But like so many US presidents who have believed it their duty to bring peace to the region, Trump will face a series of challenges, which have grown increasingly insurmountable.
Seven years on since Abbas and Israeli Prime Minister Benjamin Netanyahu last held talks, the same issues remain -- disagreements over borders, security, Jerusalem, a right of return for refugees and mutual recognition are no closer to being solved.
"Everybody wants peace, they just want it on their terms," Senator George Mitchell who worked on peace talks between the Israelis and Palestinians in 2010, told CNN.
"I don't think it's a case of finding people who want to make peace. If you said to everyone: 'do you want peace?' then of course they'll say they want peace. But they define peace differently and want it according to their definition, not the other side's definition."
One of the most difficult challenges facing Trump is trust between the two parties involved, according to former US Envoy to the Middle East, Dennis Ross.
Ross, a William Davidson distinguished fellow and counselor at the Washington Institute, helped establish the 1995 Interim Agreement between Israel and the Palestinians as well as the 1997 Hebron Accord.
A part of both the George H.W. Bush and Clinton administrations, Ross says the challenges are as much psychological as they are practical.
"The level of disbelief between the Israelis and Palestinians, not just the leadership, but also the public, has never been wider," Ross told CNN.
"You have to somehow recreate a sense of possibility which has been completely lost."
It's nearly seven years since Netanyahu and Abbas took part in a trilateral meeting with then US President Barack Obama in New York in September 2009. Obama -- working with both Secretary of State Hillary Clinton in his first term and Secretary of State John Kerry in his second -- tried to advance the peace process in two rounds of negotiations.
The most recent negotiations fell apart in April 2014 after nine months of talks, with both sides blaming each other. Two months later, the Gaza war started, causing a further deterioration in relations between the Israeli and Palestinian leadership.
David Makovsky, a Ziegler distinguished fellow at The Washington Institute and director of the Project on the Middle East Peace Process, who was involved in those talks, said a failure to agree over the five core issues (borders, security issues, Jerusalem, refugees and mutual recognition) was the reason for the breakdown.
"We couldn't create that diagram where they all overlapped on these five issues," Makovsky told CNN
"Ultimately the status quo that they knew was more, and I hesitate to use this word, appealing, than taking a leap into the unknown."

•••••

→ **THINGS TO DO**
• 1. According to the excerpt on Middle East peace talks, when did the most recent negotiations fall apart?
• 2. Quote the part of the excerpt on Middle East peace talks that begins at the words "Ross, a William" and stops after "they are practical.".
These records were taken from a separate source.

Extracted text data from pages
•••••

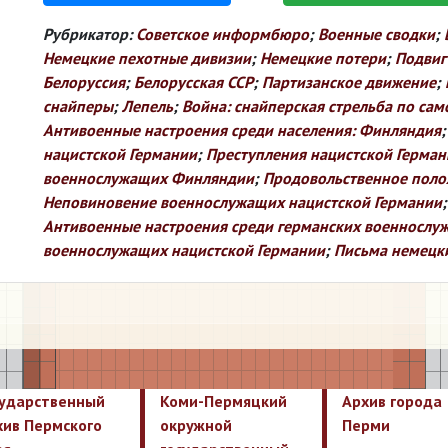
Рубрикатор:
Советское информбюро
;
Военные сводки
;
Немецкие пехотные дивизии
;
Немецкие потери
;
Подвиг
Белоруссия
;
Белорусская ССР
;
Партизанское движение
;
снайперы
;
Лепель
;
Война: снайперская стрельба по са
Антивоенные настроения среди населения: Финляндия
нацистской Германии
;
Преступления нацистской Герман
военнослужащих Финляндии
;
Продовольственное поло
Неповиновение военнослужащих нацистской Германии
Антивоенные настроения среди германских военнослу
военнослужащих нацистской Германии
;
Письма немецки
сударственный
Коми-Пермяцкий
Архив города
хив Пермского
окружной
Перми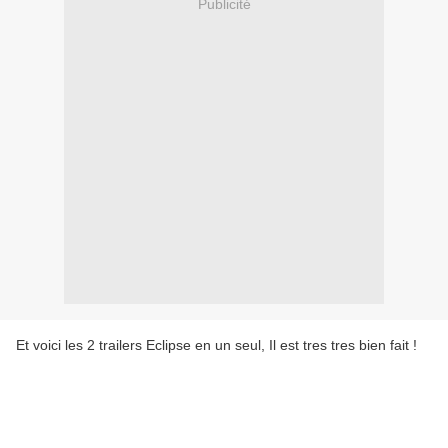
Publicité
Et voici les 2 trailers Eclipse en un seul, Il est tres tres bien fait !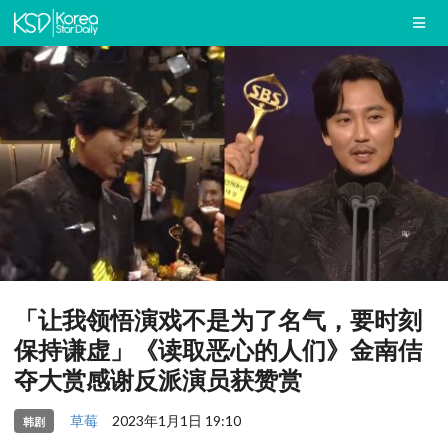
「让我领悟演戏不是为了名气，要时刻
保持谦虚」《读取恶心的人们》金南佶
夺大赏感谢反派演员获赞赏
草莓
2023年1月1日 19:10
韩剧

•••••

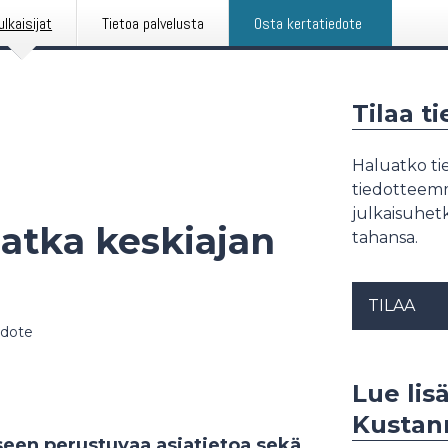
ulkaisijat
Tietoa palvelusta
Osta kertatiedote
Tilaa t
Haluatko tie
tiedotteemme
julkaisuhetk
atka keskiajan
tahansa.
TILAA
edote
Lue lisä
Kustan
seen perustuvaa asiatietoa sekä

•••••

→ **ANSWERS BY ITEM NUMBER**
• 1. They fell apart in April 2014, after nine months of talks.

• 2.
Ross, a William Davidson distinguished fellow and counselor at the Washington Institute, helped establish the 1995 Interim Agreement between Israel and the Palestinians as well as the 1997 Hebron Accord.
A part of both the George H.W. Bush and Clinton administrations, Ross says the challenges are as much psychological as they are practical.